Hodgkin lymphoma is a rare type of cancer. The National Cancer Institute (NCI) estimates that in 2017 there will be 8,260 new cases of the disease diagnosed in the United States and that 1,070 people will die of it.
The vast majority of patients with Hodgkin lymphoma have a form of the disease called classical Hodgkin lymphoma. A feature of classical Hodgkin lymphoma is the presence of large, abnormal lymphocytes called Reed-Sternberg cells in the lymph nodes. In many patients, these cells express elevated levels of the proteins PD-L1 and PDL-2, which can attach to PD-1 on lymphoma-fighting immune cells called T cells, putting the brakes on the T cells and stopping them from attacking and eliminating the lymphoma cells.

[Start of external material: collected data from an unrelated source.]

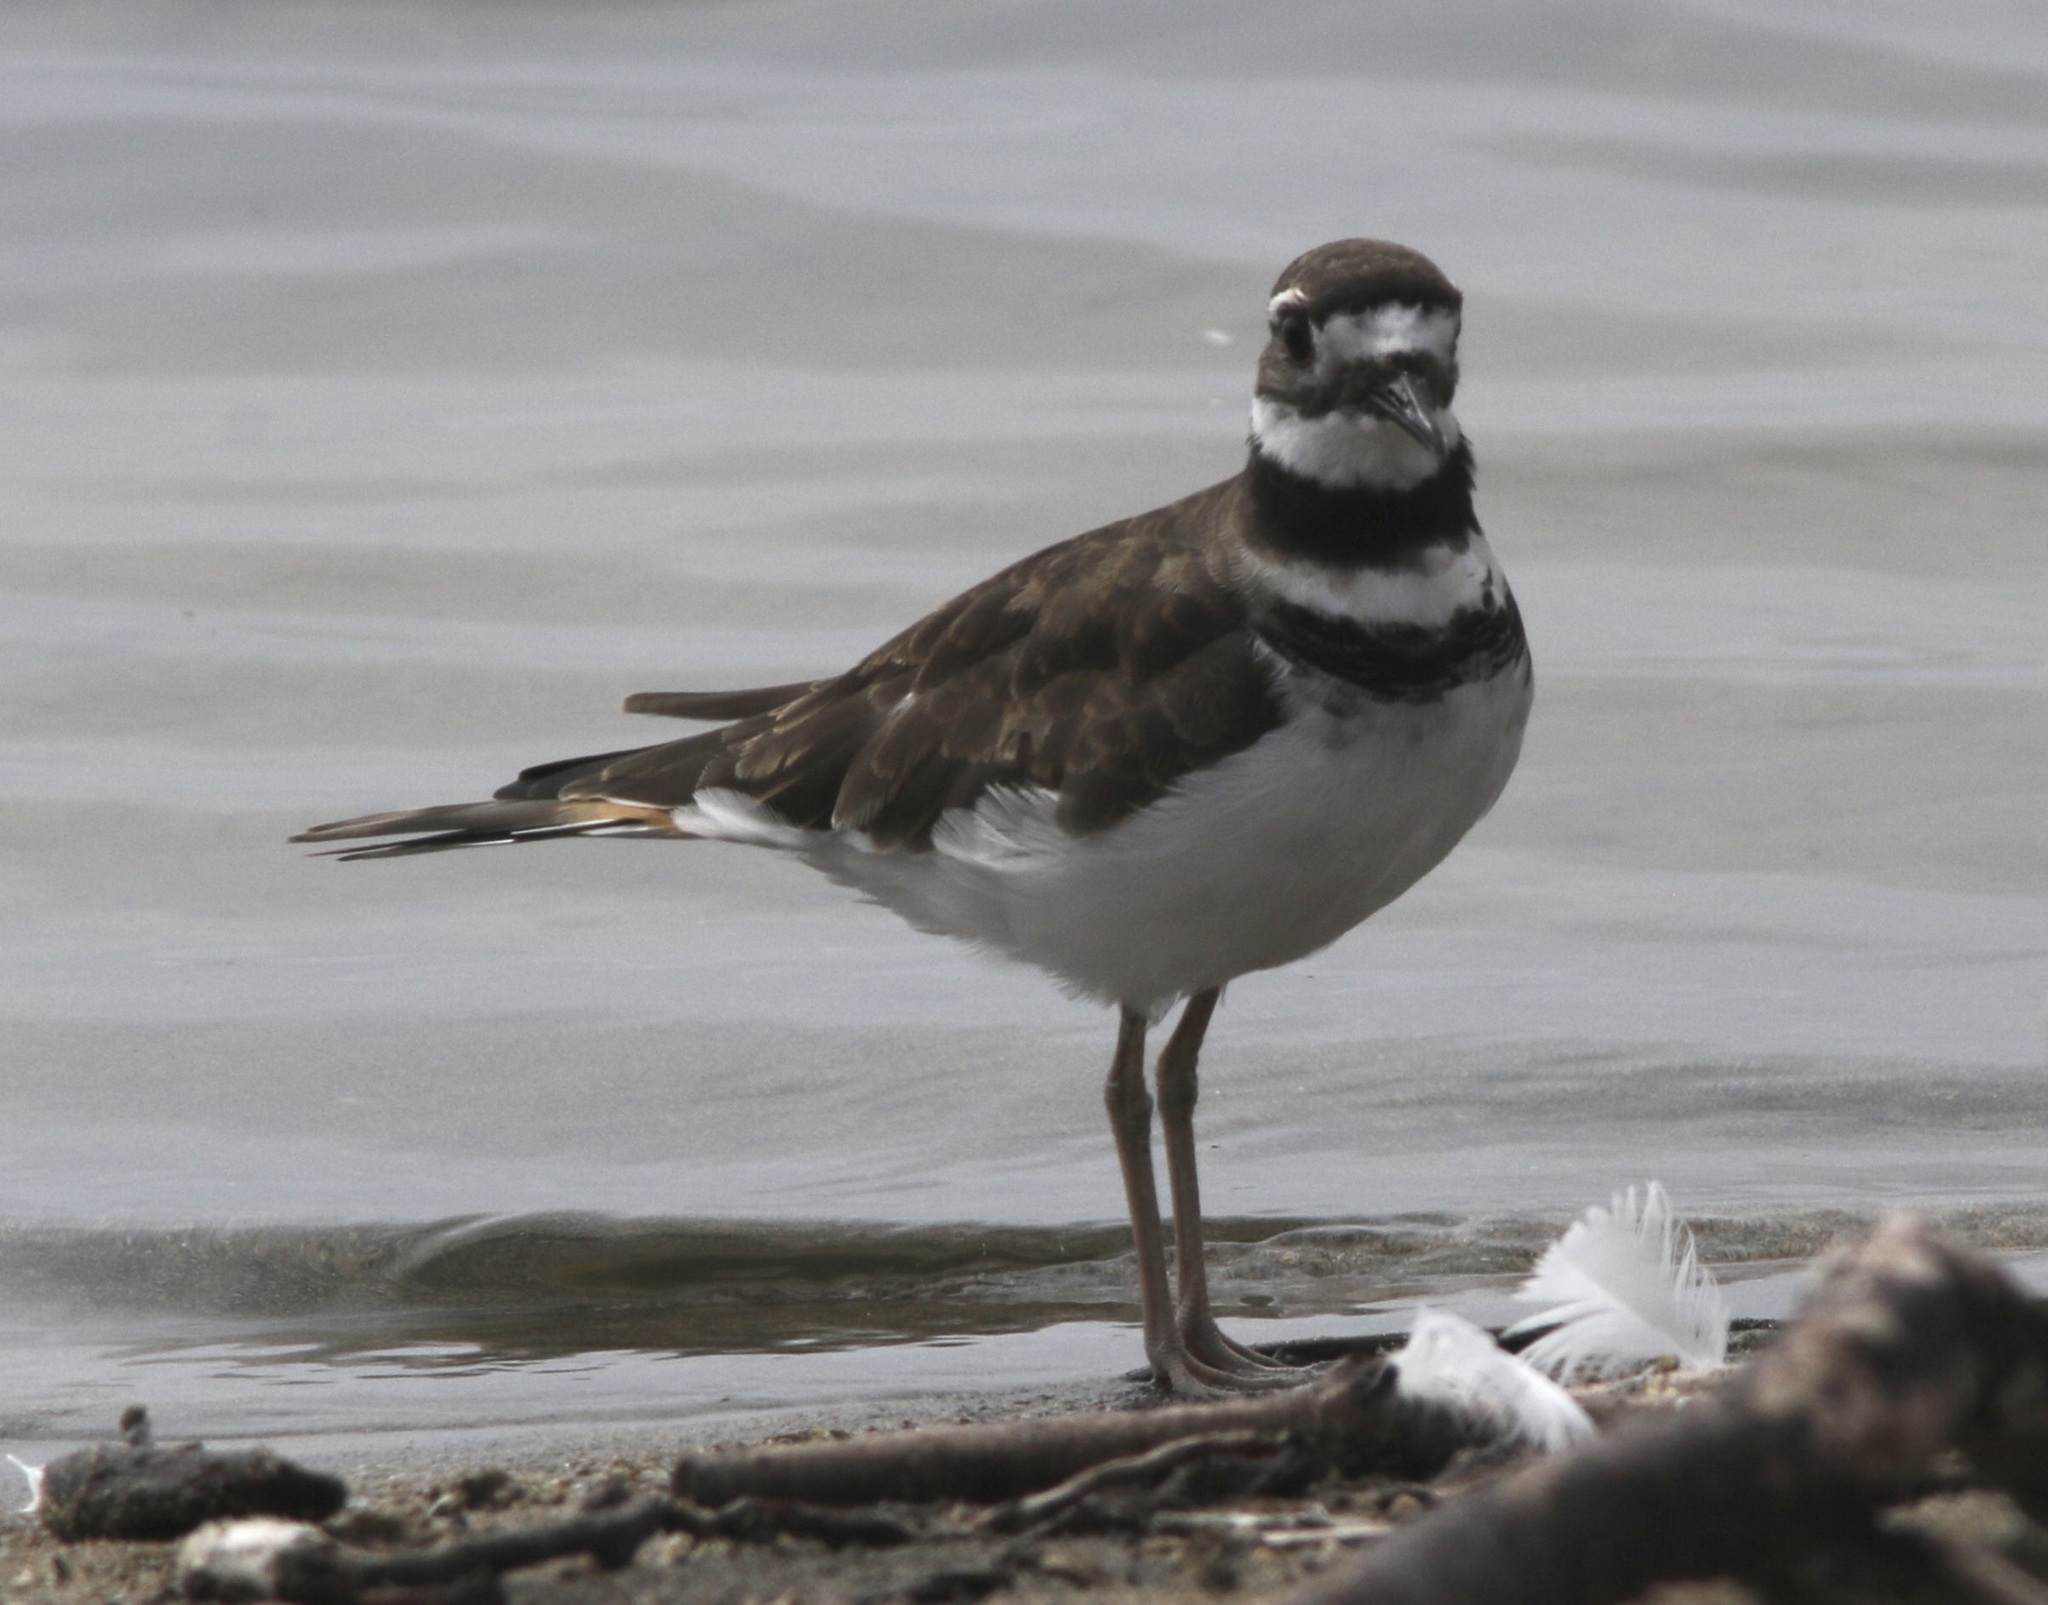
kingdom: Animalia
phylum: Chordata
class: Aves
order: Charadriiformes
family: Charadriidae
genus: Charadrius
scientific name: Charadrius vociferus
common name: Killdeer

The rationale for testing pembrolizumab as a treatment for classical Hodgkin lymphoma is that it targets PD-1, preventing it from attaching to PD-L1 and PD-L2. In this way, pembrolizumab releases the brakes on lymphoma-fighting T cells.

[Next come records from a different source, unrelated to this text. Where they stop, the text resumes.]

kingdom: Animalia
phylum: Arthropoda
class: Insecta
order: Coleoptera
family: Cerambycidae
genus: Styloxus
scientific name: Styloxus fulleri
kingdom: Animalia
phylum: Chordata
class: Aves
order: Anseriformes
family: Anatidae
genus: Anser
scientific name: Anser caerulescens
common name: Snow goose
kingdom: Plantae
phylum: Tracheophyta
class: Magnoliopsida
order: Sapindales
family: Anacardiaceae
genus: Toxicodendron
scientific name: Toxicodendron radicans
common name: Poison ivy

The approval of pembrolizumab for classical Hodgkin lymphoma was based on results from the phase II KEYNOTE-087 clinical trial, according to Merck, the company that develops pembrolizumab. In brief, the results showed that 69 percent of the 210 adult patients who received pembrolizumab had an objective response for an estimated median of 11.1 months. Of the 145 patients who responded, 46 had a complete response and 99 had a partial response.
In this clinical trial, adverse reactions caused 5 percent of the 210 patients to discontinue pembrolizumab treatment and 26 percent of the patients to have treatment interruptions. Fifteen percent had an adverse reaction requiring systemic corticosteroid therapy.
Given that the approval centers on response data, rather than overall survival, Merck is required by the FDA to conduct further studies to confirm that the immunotherapeutic improves survival for patients.